:: REQUIRED ACTION A ::
Retype the passage on state and local government creation in Nigeria word for word, from its first sentence to its last.

:: SUPPLIED PASSAGE ::
----
In a poorly conceived idea of reaching the people, the military, engaged in state creation without concern for the needs and interests of the people. The country is now arbitrarily broken into 36 states and 776 local government authorities (LGAs). Apart from the huge cost of running the various governments, many of the states and the LGAs are not economically viable nor can they be adjudged capable of raising the revenue needed to provide services for the people they are supposed to serve. Besides, the creation of LGAs did not differentiate between the needs of rural areas and those of urban centers which are expected to shoulder the greater burden of services to the people because of higher levels of population. The uniformity of local governments that was imposed by the military since 1978 has led to the collapse of the local government system. Why for example, should the needs of rural communities in Zamfara be put on the same level as those of urban centers in Lagos and Warri? Many have come to believe that these multiple states and local government councils were deliberately created for the purpose of unfairly distributing the largesse from the oil revenue from Urhoboland and other areas of the Niger Delta. The states and LGAs regard allocations from the Federal government as gifts not to be used for development but shared among individuals without fear of retribution. As a result, many of the LGAs be they in rural areas or urban centers are not functioning or providing for the people. The prevailing dire conditions in the Urhobo urban centers of Sapẹlẹ, Ughelli, and Warri, for lack of resources to provide services, have pushed many, like never before into committing crimes in their struggle for survival.
----
:: GIVEN MATERIAL ::
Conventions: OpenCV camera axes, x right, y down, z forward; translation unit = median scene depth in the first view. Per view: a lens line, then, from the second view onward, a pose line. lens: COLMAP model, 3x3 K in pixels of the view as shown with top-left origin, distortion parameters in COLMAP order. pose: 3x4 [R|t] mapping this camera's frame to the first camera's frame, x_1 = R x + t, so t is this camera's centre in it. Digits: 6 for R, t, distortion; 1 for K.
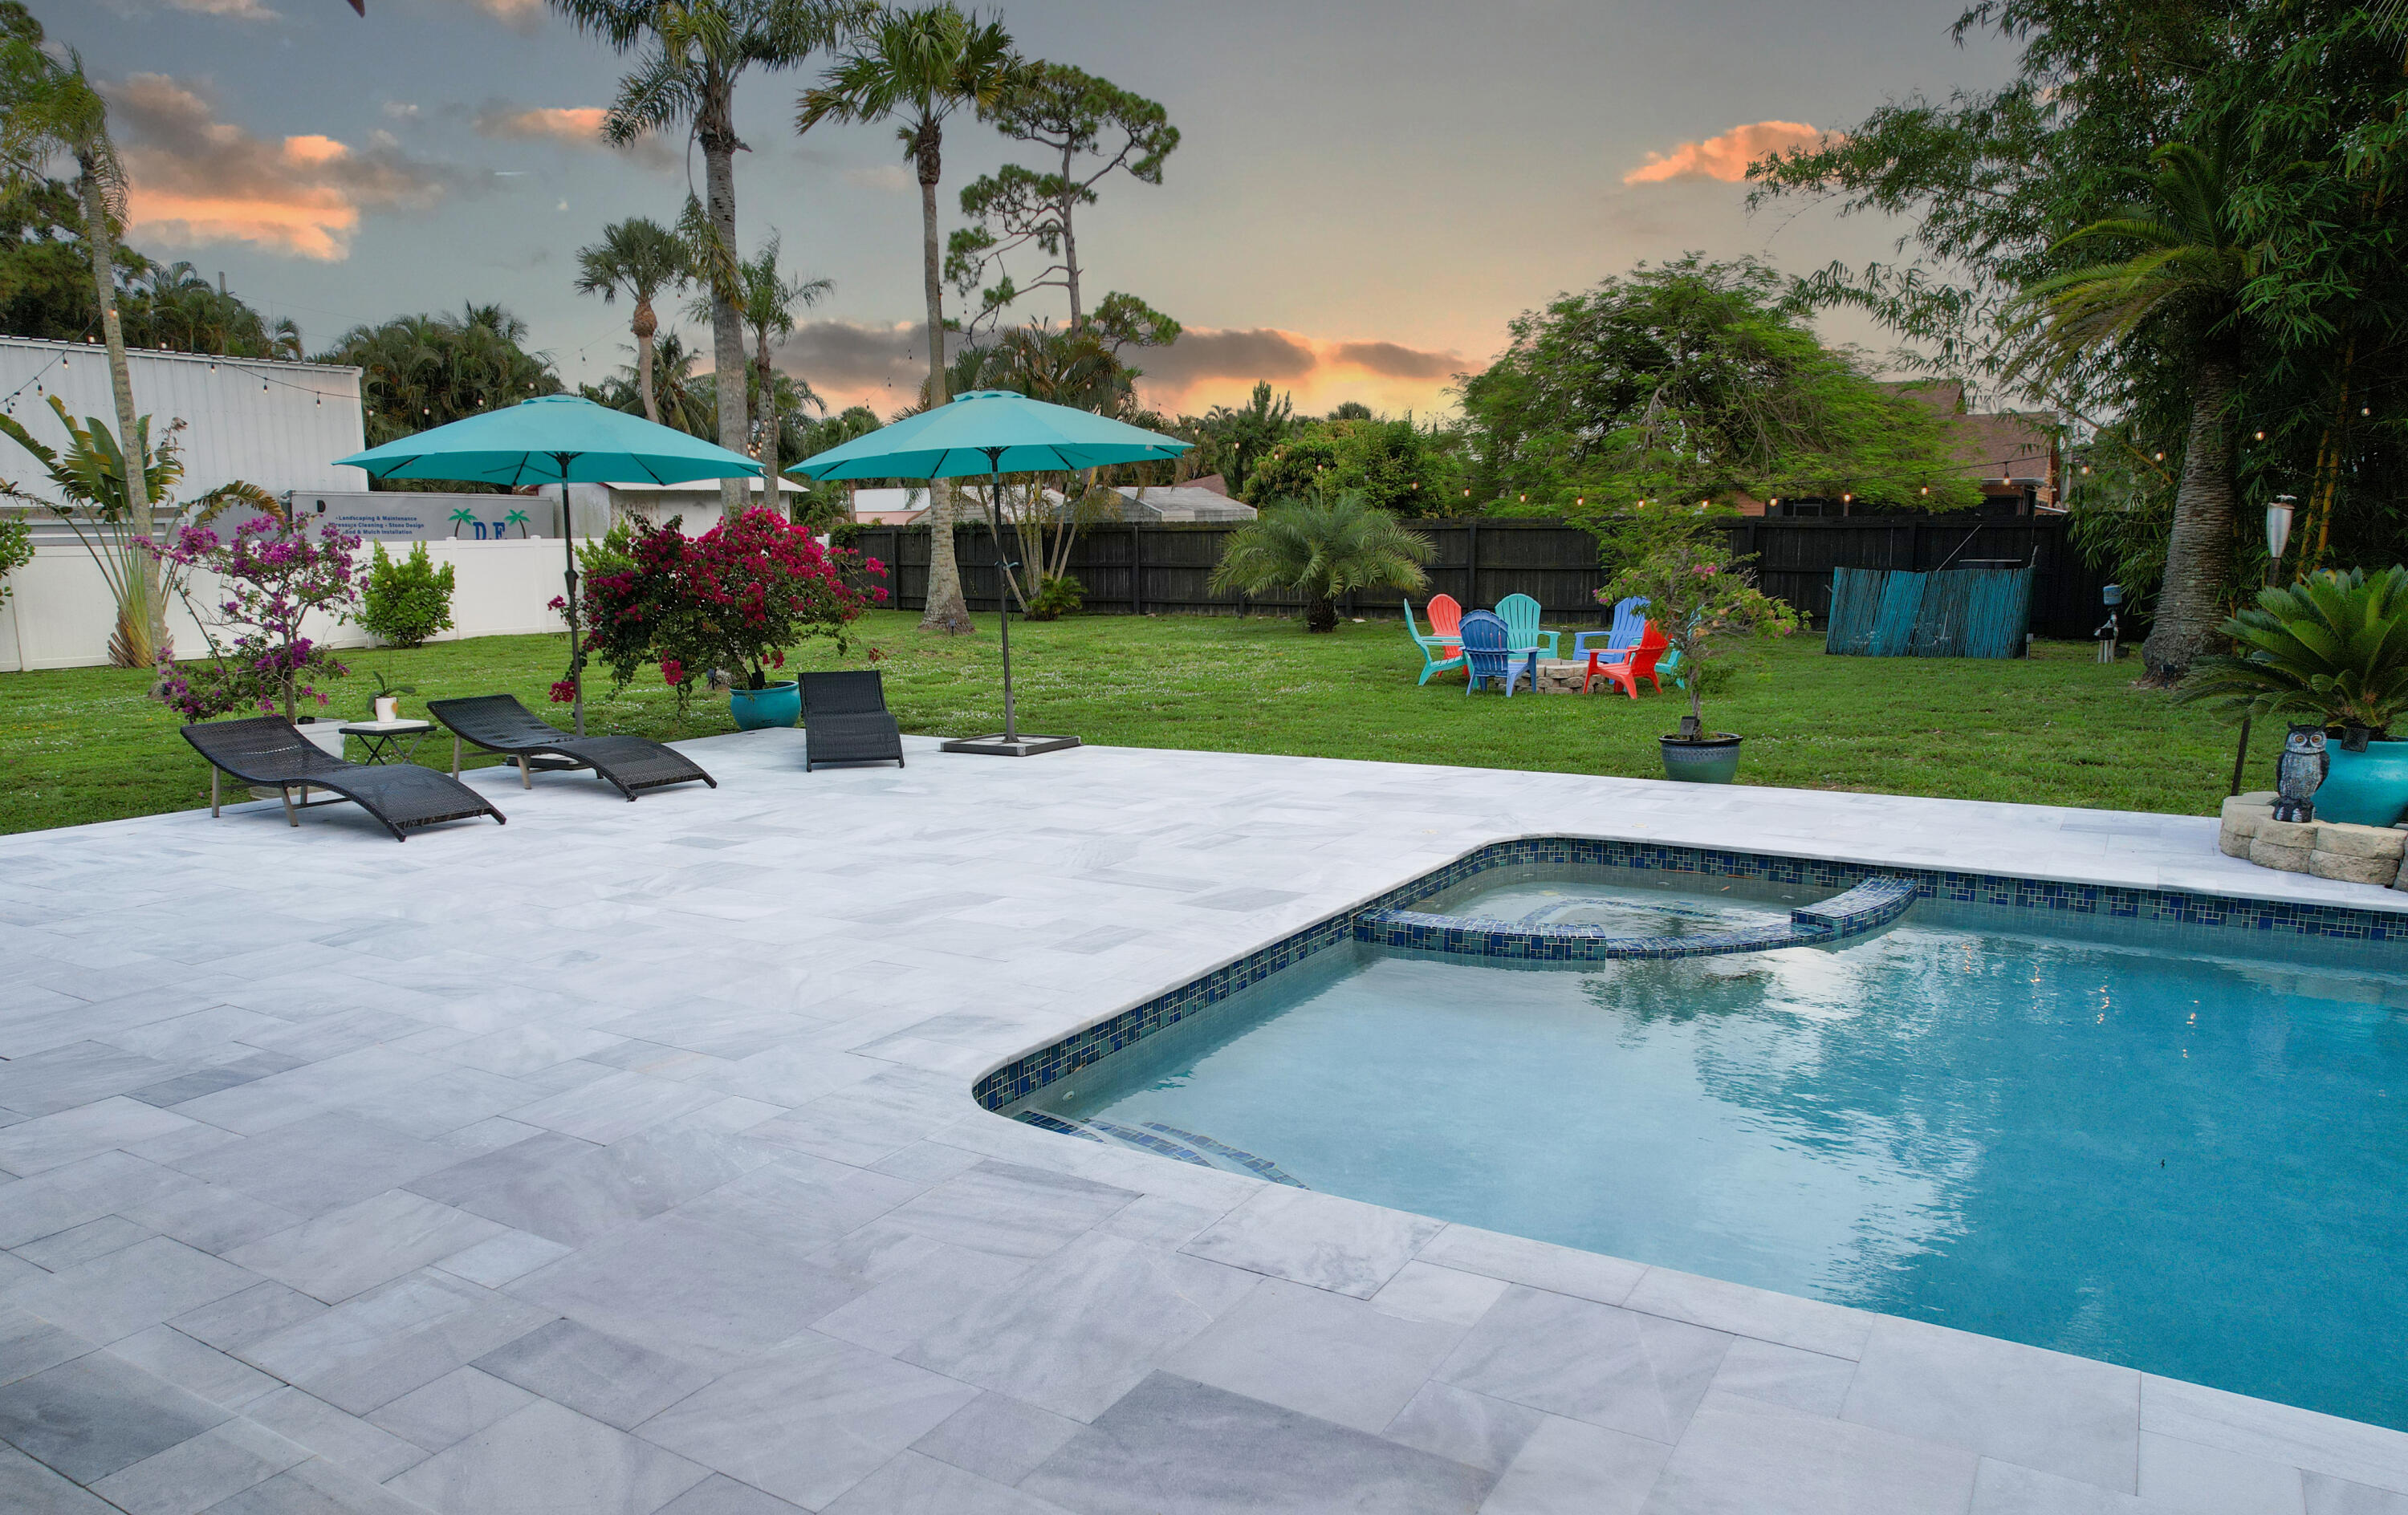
lens RADIAL K [[1581.1, 0, 1204.2], [0, 1581.1, 758.3], [0, 0, 1]] dist [-0.000285, -0.000001]
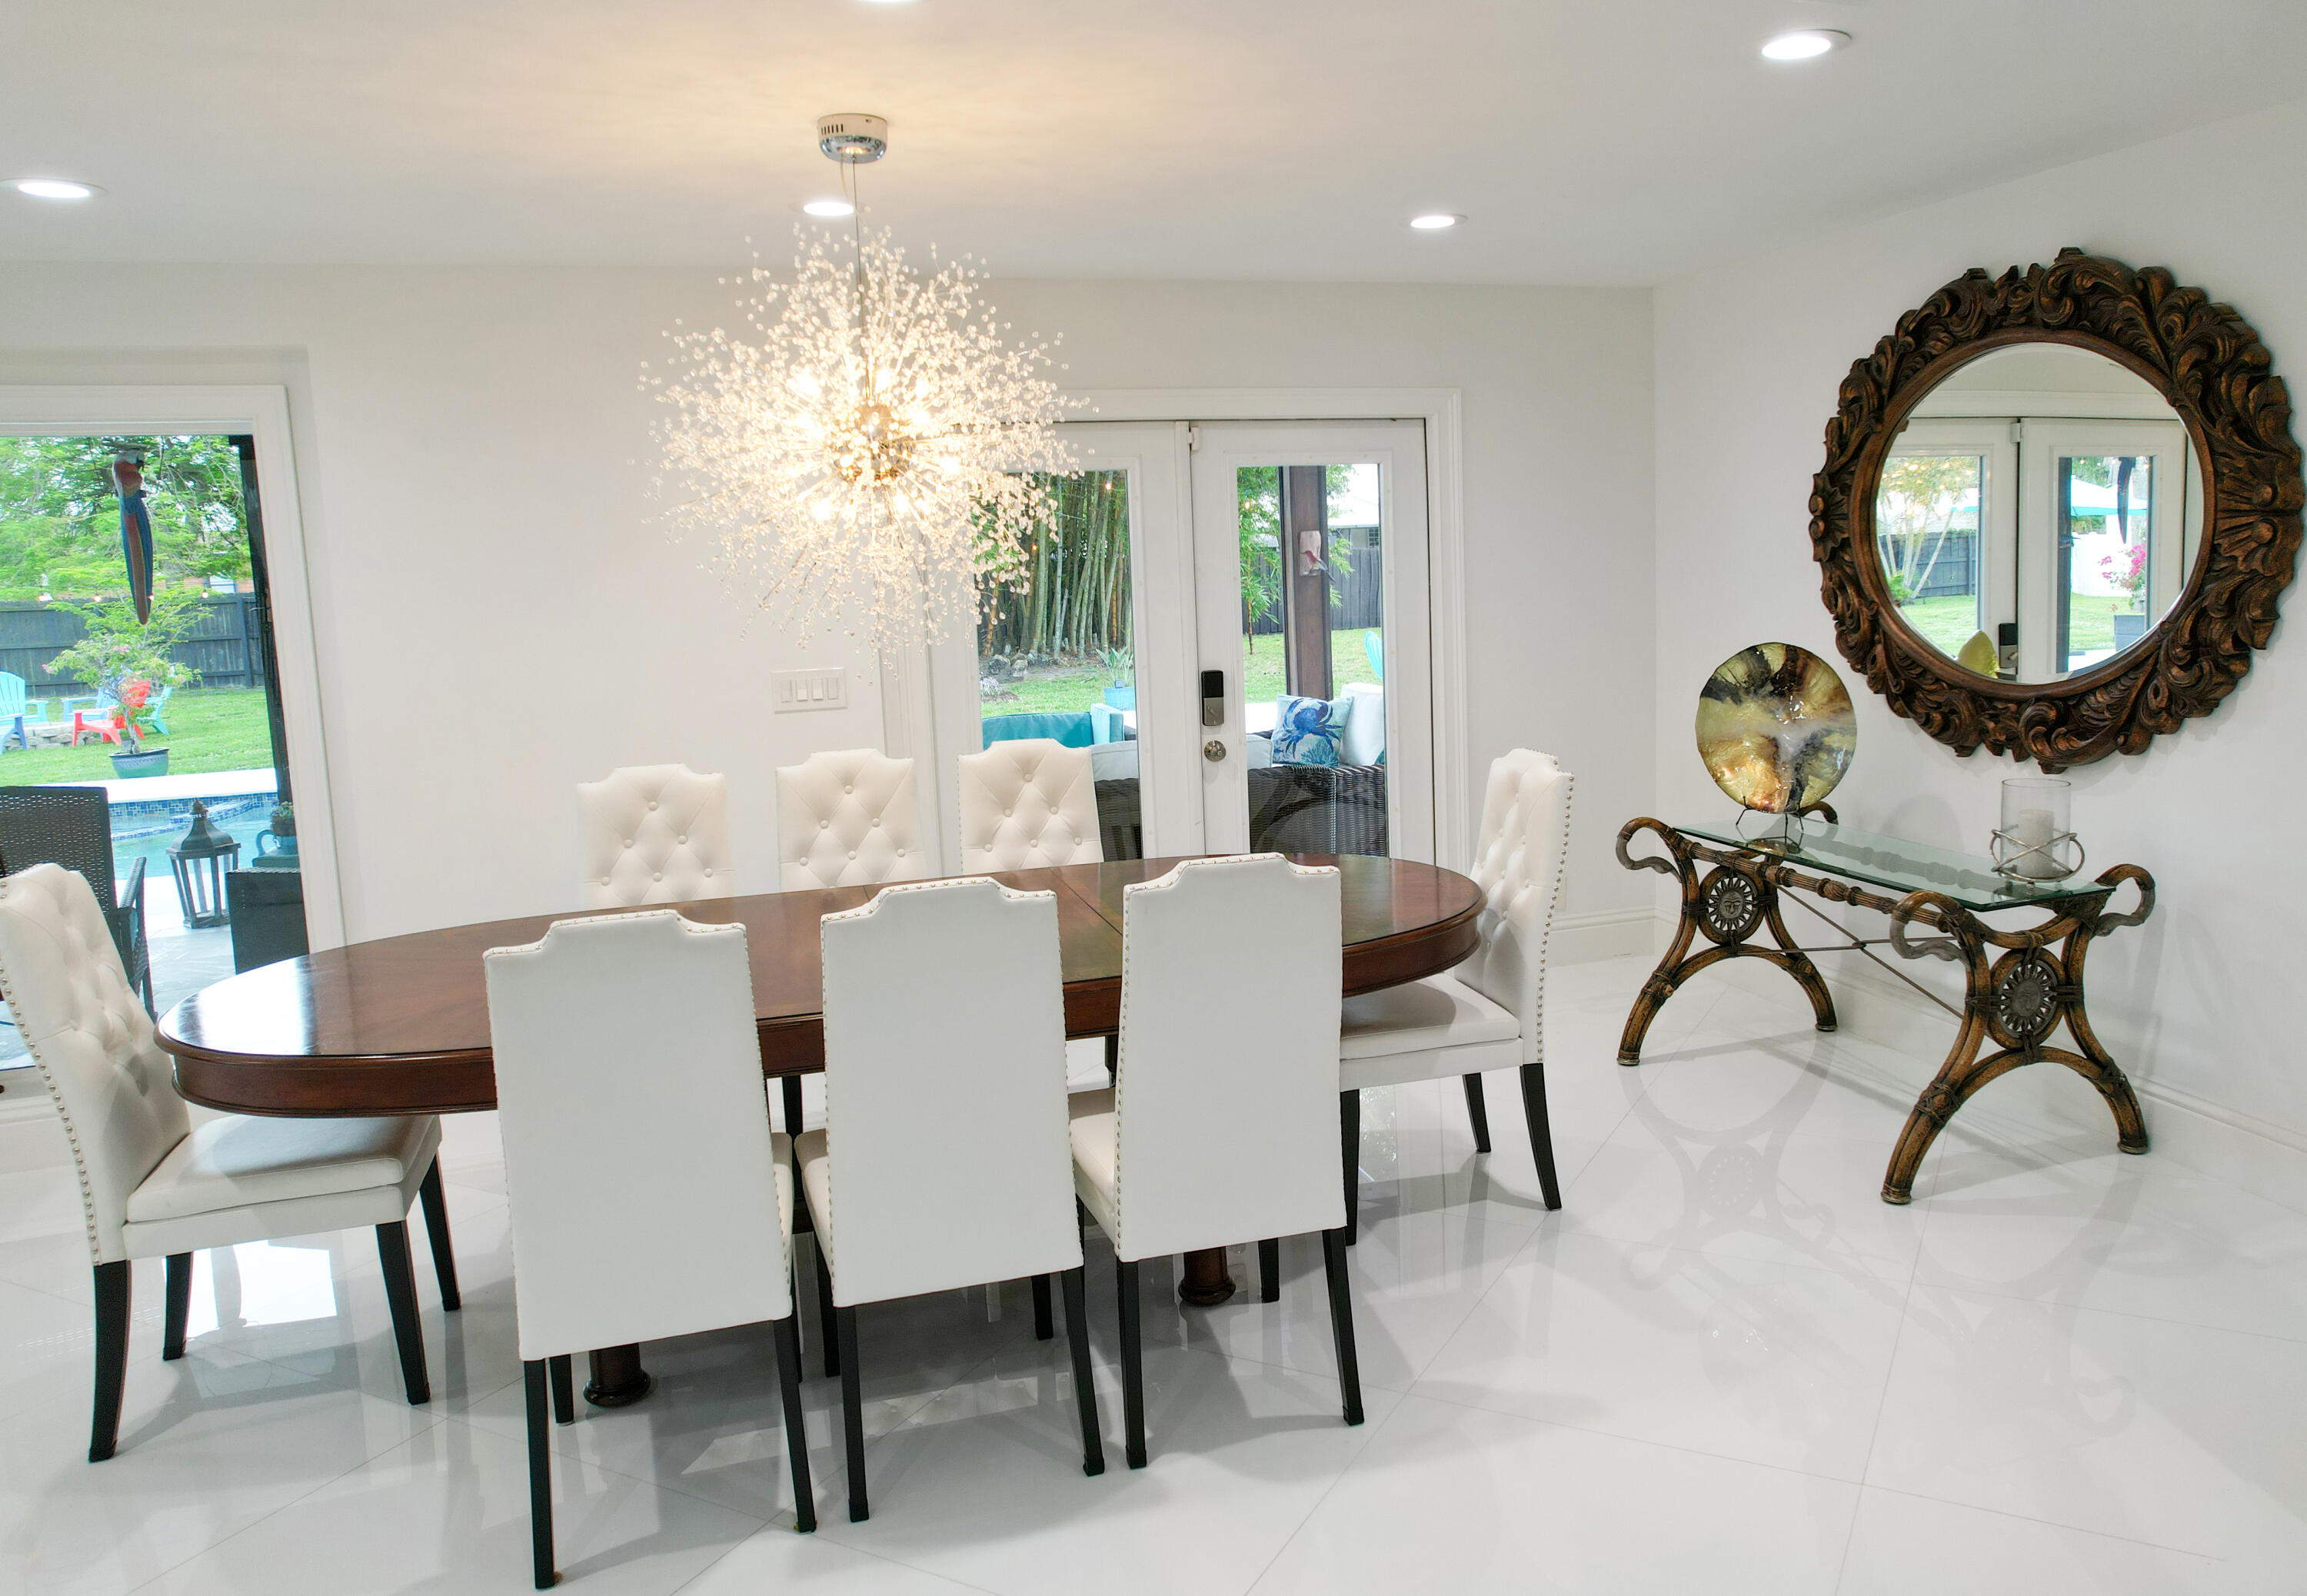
lens RADIAL K [[1526.2, 0, 1154.7], [0, 1526.2, 792.7], [0, 0, 1]] dist [0.001541, 0.000550]
pose [[0.676804, -0.130796, 0.724451, -0.054708], [0.137738, 0.989210, 0.049917, 0.047867], [-0.723163, 0.066000, 0.687517, -0.402543]]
----
:: REQUIRED ACTION B ::
Lay out the camera listing above as a two-column CSV with the headers "instruction" and "output". Give one row for each request, with its text and its answer each in a single quoted field and any line breaks turned into spaces, and leave the pictures out.

:: TASK ANSWER A ::
In a poorly conceived idea of reaching the people, the military, engaged in state creation without concern for the needs and interests of the people. The country is now arbitrarily broken into 36 states and 776 local government authorities (LGAs). Apart from the huge cost of running the various governments, many of the states and the LGAs are not economically viable nor can they be adjudged capable of raising the revenue needed to provide services for the people they are supposed to serve. Besides, the creation of LGAs did not differentiate between the needs of rural areas and those of urban centers which are expected to shoulder the greater burden of services to the people because of higher levels of population. The uniformity of local governments that was imposed by the military since 1978 has led to the collapse of the local government system. Why for example, should the needs of rural communities in Zamfara be put on the same level as those of urban centers in Lagos and Warri? Many have come to believe that these multiple states and local government councils were deliberately created for the purpose of unfairly distributing the largesse from the oil revenue from Urhoboland and other areas of the Niger Delta. The states and LGAs regard allocations from the Federal government as gifts not to be used for development but shared among individuals without fear of retribution. As a result, many of the LGAs be they in rural areas or urban centers are not functioning or providing for the people. The prevailing dire conditions in the Urhobo urban centers of Sapẹlẹ, Ughelli, and Warri, for lack of resources to provide services, have pushed many, like never before into committing crimes in their struggle for survival.

:: TASK ANSWER B ::
instruction,output
"Conventions: OpenCV camera axes, x right, y down, z forward; translation unit = median scene depth in the first view. Per view: a lens line, then, from the second view onward, a pose line. lens: COLMAP model, 3x3 K in pixels of the view as shown with top-left origin, distortion parameters in COLMAP order. pose: 3x4 [R|t] mapping this camera's frame to the first camera's frame, x_1 = R x + t, so t is this camera's centre in it. Digits: 6 for R, t, distortion; 1 for K.","lens RADIAL K [[1581.1, 0, 1204.2], [0, 1581.1, 758.3], [0, 0, 1]] dist [-0.000285, -0.000001] lens RADIAL K [[1526.2, 0, 1154.7], [0, 1526.2, 792.7], [0, 0, 1]] dist [0.001541, 0.000550] pose [[0.676804, -0.130796, 0.724451, -0.054708], [0.137738, 0.989210, 0.049917, 0.047867], [-0.723163, 0.066000, 0.687517, -0.402543]]"